Belarus' Balancing Act
Belarus is attempting a delicate diplomatic dance as it attempts to thaw its relationship with the West while preserving its longstanding relationship with Russia.
“We want the best possible relationship with Russia and a normalized relationship with the West,” Belarusian Deputy Foreign Minister Oleg Kravchenko said at the Atlantic Council on January 30, lamenting the growing tensions between Russia and the United States and its European allies.
Deteriorating trust between Moscow and the West has caused the situation to become “more like you are in the Cold War when basically you have only two major actors defining all security matters in Europe,” Kravchenko said. Belarus and other former Soviet countries “are supposed to make a choice and be with one or the other,” but he warned that “this choice, this dilemma between East and West [that] has been imposed by the current situation is extremely counterproductive and dangerous.”

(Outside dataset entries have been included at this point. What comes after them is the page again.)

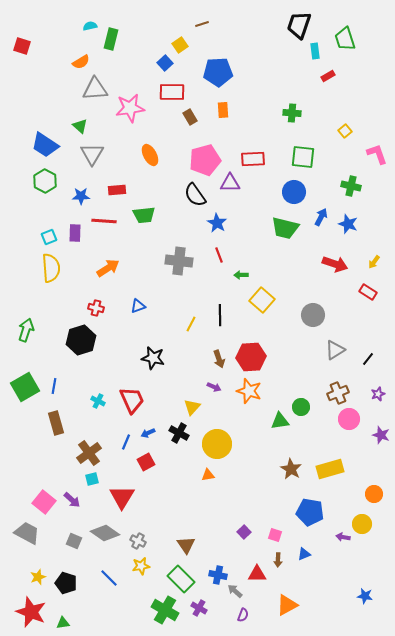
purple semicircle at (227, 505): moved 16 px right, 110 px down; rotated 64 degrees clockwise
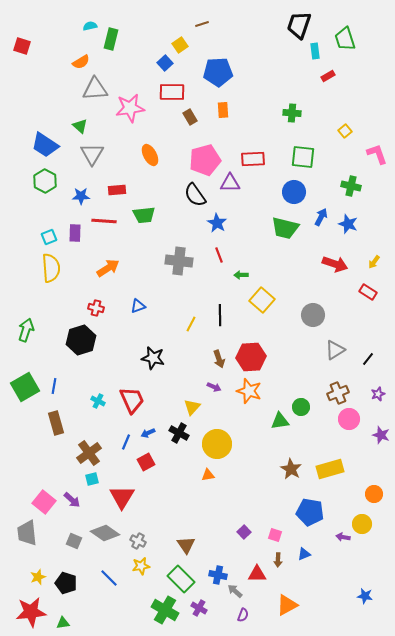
gray trapezoid at (27, 533): rotated 124 degrees counterclockwise
red star at (31, 612): rotated 28 degrees counterclockwise
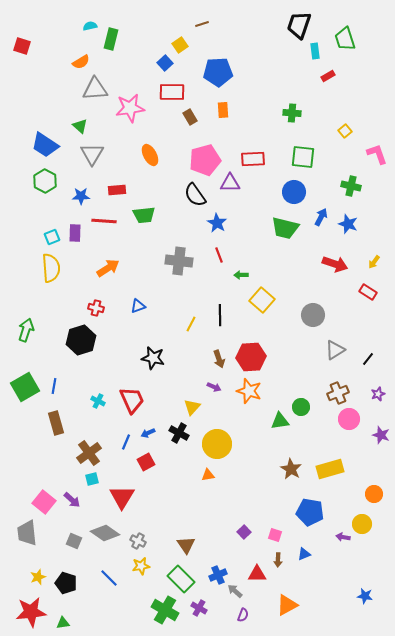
cyan square at (49, 237): moved 3 px right
blue cross at (218, 575): rotated 36 degrees counterclockwise
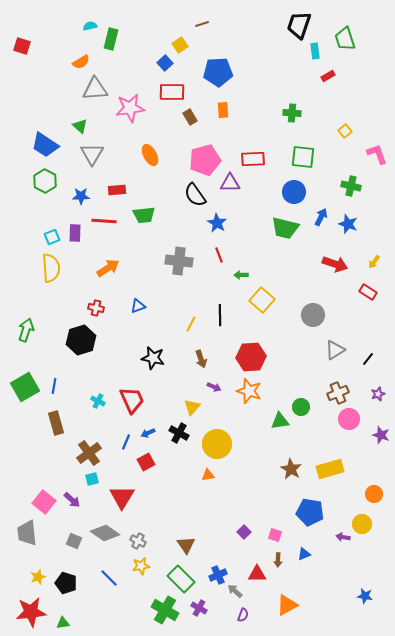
brown arrow at (219, 359): moved 18 px left
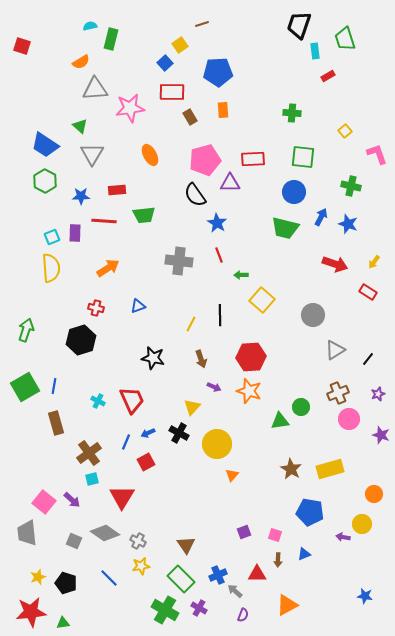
orange triangle at (208, 475): moved 24 px right; rotated 40 degrees counterclockwise
purple square at (244, 532): rotated 24 degrees clockwise
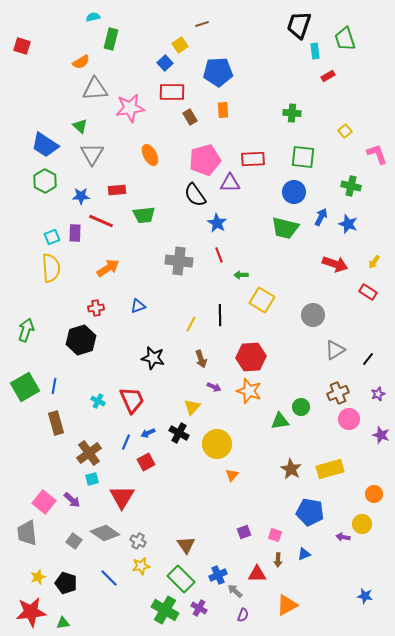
cyan semicircle at (90, 26): moved 3 px right, 9 px up
red line at (104, 221): moved 3 px left; rotated 20 degrees clockwise
yellow square at (262, 300): rotated 10 degrees counterclockwise
red cross at (96, 308): rotated 21 degrees counterclockwise
gray square at (74, 541): rotated 14 degrees clockwise
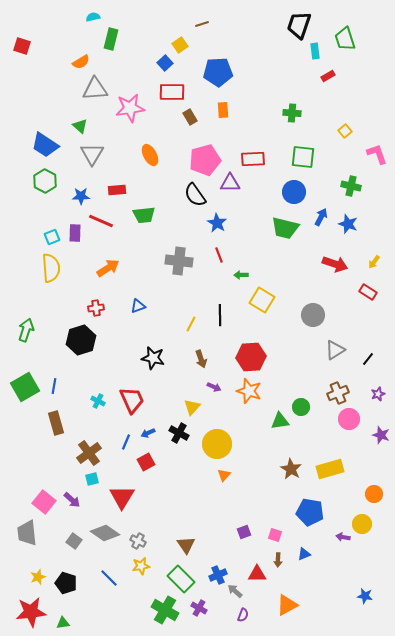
orange triangle at (232, 475): moved 8 px left
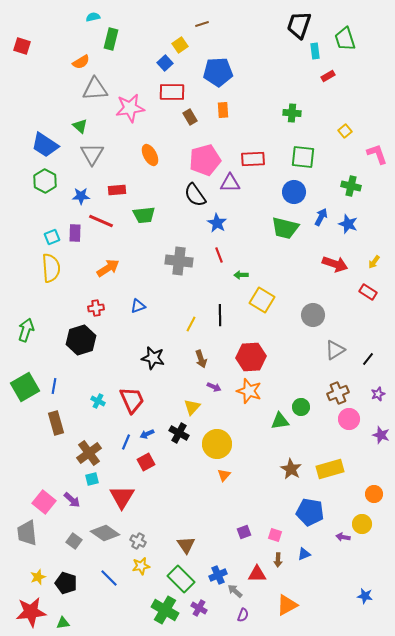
blue arrow at (148, 433): moved 1 px left, 1 px down
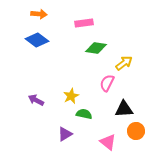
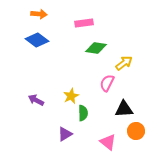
green semicircle: moved 1 px left, 1 px up; rotated 77 degrees clockwise
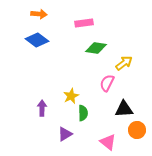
purple arrow: moved 6 px right, 8 px down; rotated 63 degrees clockwise
orange circle: moved 1 px right, 1 px up
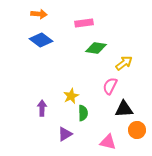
blue diamond: moved 4 px right
pink semicircle: moved 3 px right, 3 px down
pink triangle: rotated 24 degrees counterclockwise
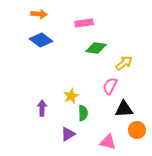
purple triangle: moved 3 px right
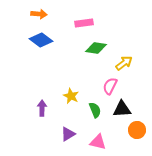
yellow star: rotated 21 degrees counterclockwise
black triangle: moved 2 px left
green semicircle: moved 12 px right, 3 px up; rotated 21 degrees counterclockwise
pink triangle: moved 10 px left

“Belarus does have a special strategic relationship with Russia,” Kravchenko explained, arguing that the view from the West that Belarus’ alliance with Moscow is “the wrong choice demonstrates how deep the ideological divide is.”
Kravchenko was insistent that Minsk can play a sort of bridge role between the Moscow and the West, especially in defusing tensions on the border and working to end the conflict in Ukraine. Belarus’ new military cooperation projects with Western partners were meant “to contribute as much as we could to defusing tensions and rebuilding trust,” Kravchenko said. “And, most importantly, to minimize the possibility of small incidents due to lack of communication that could potentially lead to much more serious devastating consequences.”
In a significant development earlier in January, Belarus lifted the cap on the number of US diplomats allowed in the country. This breakthrough occurred even as ties between Minsk and Moscow have become strained over Russia’s plans to charge Belarus higher prices for crude oil products.
Belarus has increased its ties with the West, including military-to-military cooperation with the United States, the United Kingdom, Germany, Poland, Lithuania, and Latvia, but Kravchenko cautioned that these new ties are “absolutely not to [replace] our alliance with Russia.”
Kravchenko said that the build-up of NATO forces in Eastern Europe is not seen “as a direct threat for the security of Belarus.” But, he conceded, that the positioning of armed forces by both Russia and NATO “adds, of course, to the risks and challenges for security in the region.” The stationing of troops, he said, is primarily seen by Minsk as purely defensive. “I do not think it is addressed against us.”
While Belarus wants “better relations with the European Union and the US,” Kravchenko said closer ties with NATO at the expense of Russia is out of the question. “Do our neighbors protected by the NATO umbrella really feel safe and secure now?” Kravchenko asked. “If anything large scale happens, it will happen right there in the neighborhood.”
The potential negative reaction to Belarusian cooperation with the West is why NATO specifically should temper its expectations of working with Minsk, Alexander Vershbow, a distinguished fellow in the Atlantic Council’s Scowcroft Center for Strategy and Security and a former deputy secretary general of NATO, argued. “Allies recognize that a too-tight embrace by NATO could be counterproductive,” he maintained. But, he added, “Belarus can play a useful role if it is not pushed too hard.”
Retired Gen. Benjamin Hodges, a former commanding general of US Army Europe, agreed, noting the geographical importance of Belarus on the eastern border of NATO allies in Poland and the Baltics, and the country’s position on Ukraine’s northern border. “Belarus has the chance to play the key critical role in security and stability in Europe,” Hodges said, adding that “it is in the interest of everybody that Belarus is able to live up to [being]…a sovereign country, [a] self-reliant country.”
Despite Kravchenko’s insistence that the Belarus-Russia relationship remains strong, Michael Carpenter, a senior fellow in the Atlantic Council’s Eurasia Center, noted that cracks are beginning to form between the two neighbors. Moscow is increasingly beginning to encroach on Minsk’s sovereignty, Carpenter explained, leading some analysts to talk openly about possible annexation in the near-future. New Moscow rules of energy taxation and concerns about Minsk’s overtures to the West are also causing friction, he argued.
Celeste Wallander, president and chief executive officer of the US-Russia Foundation, warned that these disagreements echo the ones which led to the beginning of the crisis in Ukraine in 2013. “The crisis in 2013-14 wasn’t about NATO membership or about military or security in a direct way, but it was about the nature of the economic and business relationship between Ukraine and Russia,” she said.
Carpenter noted that the bilateral relationship between the United States and Belarus is still clouded by US concern for rule of law and human rights abuses by the authoritarian Belarusian regime, but he and Wallender pointed to the possibility of education exchanges as a first step to restoring some meaningful ties between the two countries.
On Ukraine, Kravchenko said that his country wants “to contribute as much as possible to any attempt to end the crisis.” He pointed to the hosting of the Minsk Protocol process, which attempted to find a negotiated end to the conflict.
Ultimately, Kravchenko stated that Minsk’s desire is “to be friends with everybody, including the Euro-Atlantic community.”